══ The input

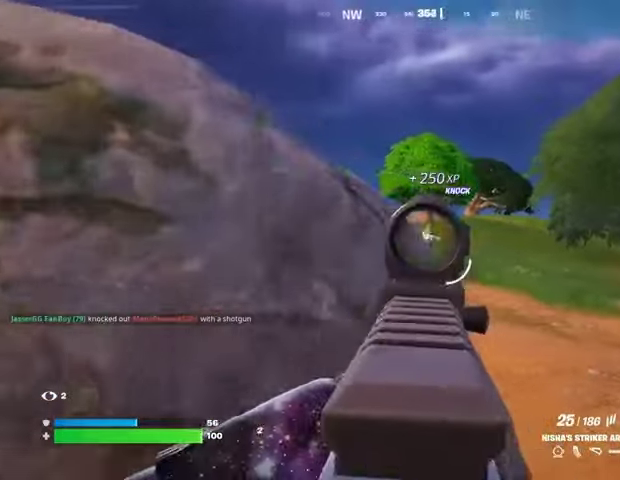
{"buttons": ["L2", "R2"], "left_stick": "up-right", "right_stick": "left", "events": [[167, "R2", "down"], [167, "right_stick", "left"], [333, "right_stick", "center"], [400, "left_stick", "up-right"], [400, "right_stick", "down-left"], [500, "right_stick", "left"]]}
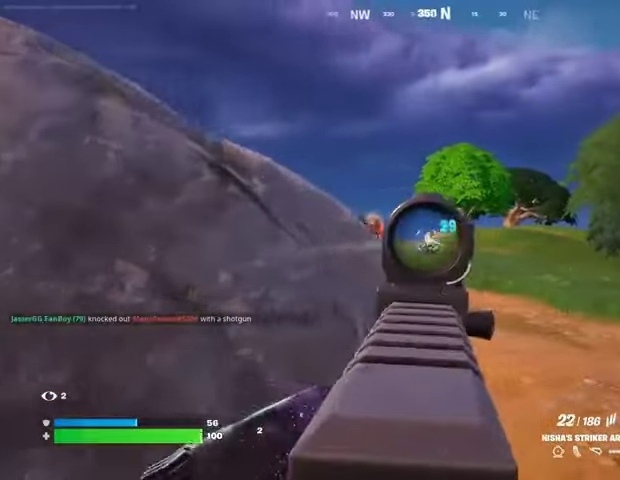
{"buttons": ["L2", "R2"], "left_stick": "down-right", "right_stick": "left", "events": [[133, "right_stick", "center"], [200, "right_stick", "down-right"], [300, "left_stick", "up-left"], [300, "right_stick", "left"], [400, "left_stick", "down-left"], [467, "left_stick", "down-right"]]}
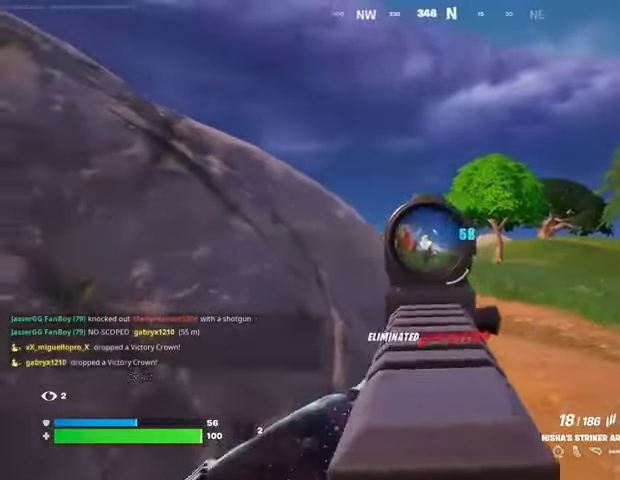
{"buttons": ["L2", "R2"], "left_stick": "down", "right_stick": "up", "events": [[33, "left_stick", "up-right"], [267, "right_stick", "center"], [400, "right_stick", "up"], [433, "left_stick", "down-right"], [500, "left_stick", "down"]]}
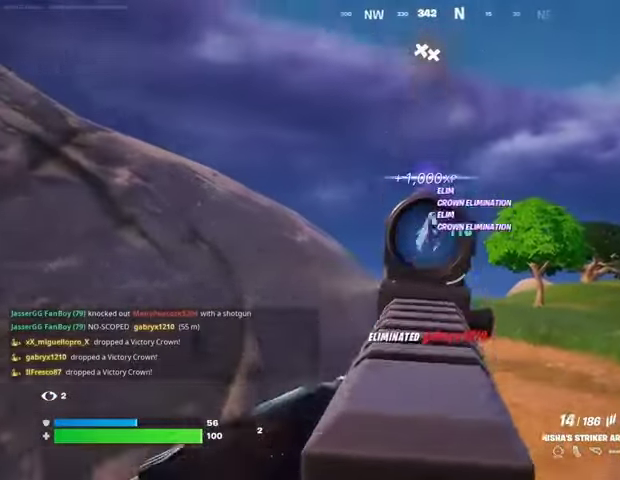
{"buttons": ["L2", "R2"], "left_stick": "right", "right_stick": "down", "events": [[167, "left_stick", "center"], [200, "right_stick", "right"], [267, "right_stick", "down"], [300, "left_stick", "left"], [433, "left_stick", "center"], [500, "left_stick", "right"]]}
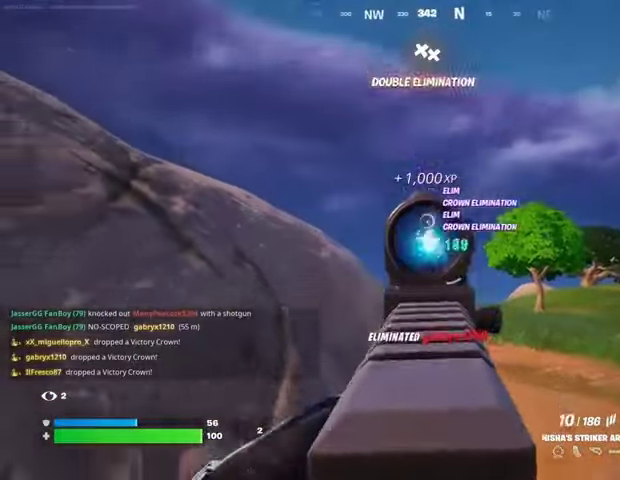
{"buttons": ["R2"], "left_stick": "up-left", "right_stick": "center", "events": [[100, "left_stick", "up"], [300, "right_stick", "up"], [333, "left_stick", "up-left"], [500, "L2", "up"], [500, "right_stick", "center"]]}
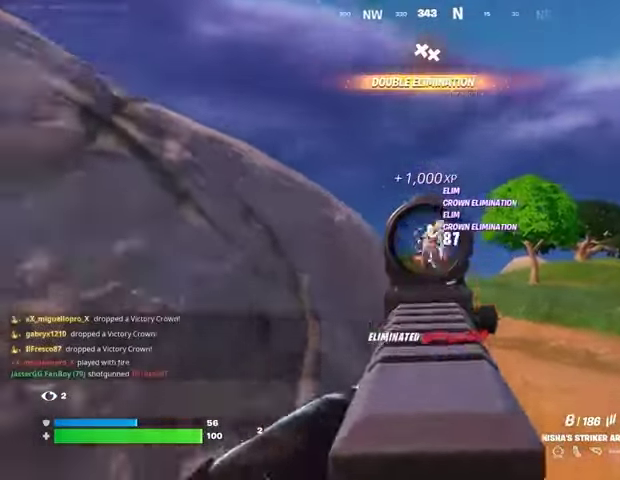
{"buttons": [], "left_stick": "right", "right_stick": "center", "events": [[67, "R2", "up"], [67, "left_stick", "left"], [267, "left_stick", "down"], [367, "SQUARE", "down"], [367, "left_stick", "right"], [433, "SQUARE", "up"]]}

════

What you need to do: The response must restate each line of the material above exactly and contain no images.

Answer to this exercise:
{"buttons": ["L2", "R2"], "left_stick": "up-right", "right_stick": "left", "events": [[167, "R2", "down"], [167, "right_stick", "left"], [333, "right_stick", "center"], [400, "left_stick", "up-right"], [400, "right_stick", "down-left"], [500, "right_stick", "left"]]}
{"buttons": ["L2", "R2"], "left_stick": "down-right", "right_stick": "left", "events": [[133, "right_stick", "center"], [200, "right_stick", "down-right"], [300, "left_stick", "up-left"], [300, "right_stick", "left"], [400, "left_stick", "down-left"], [467, "left_stick", "down-right"]]}
{"buttons": ["L2", "R2"], "left_stick": "down", "right_stick": "up", "events": [[33, "left_stick", "up-right"], [267, "right_stick", "center"], [400, "right_stick", "up"], [433, "left_stick", "down-right"], [500, "left_stick", "down"]]}
{"buttons": ["L2", "R2"], "left_stick": "right", "right_stick": "down", "events": [[167, "left_stick", "center"], [200, "right_stick", "right"], [267, "right_stick", "down"], [300, "left_stick", "left"], [433, "left_stick", "center"], [500, "left_stick", "right"]]}
{"buttons": ["R2"], "left_stick": "up-left", "right_stick": "center", "events": [[100, "left_stick", "up"], [300, "right_stick", "up"], [333, "left_stick", "up-left"], [500, "L2", "up"], [500, "right_stick", "center"]]}
{"buttons": [], "left_stick": "right", "right_stick": "center", "events": [[67, "R2", "up"], [67, "left_stick", "left"], [267, "left_stick", "down"], [367, "SQUARE", "down"], [367, "left_stick", "right"], [433, "SQUARE", "up"]]}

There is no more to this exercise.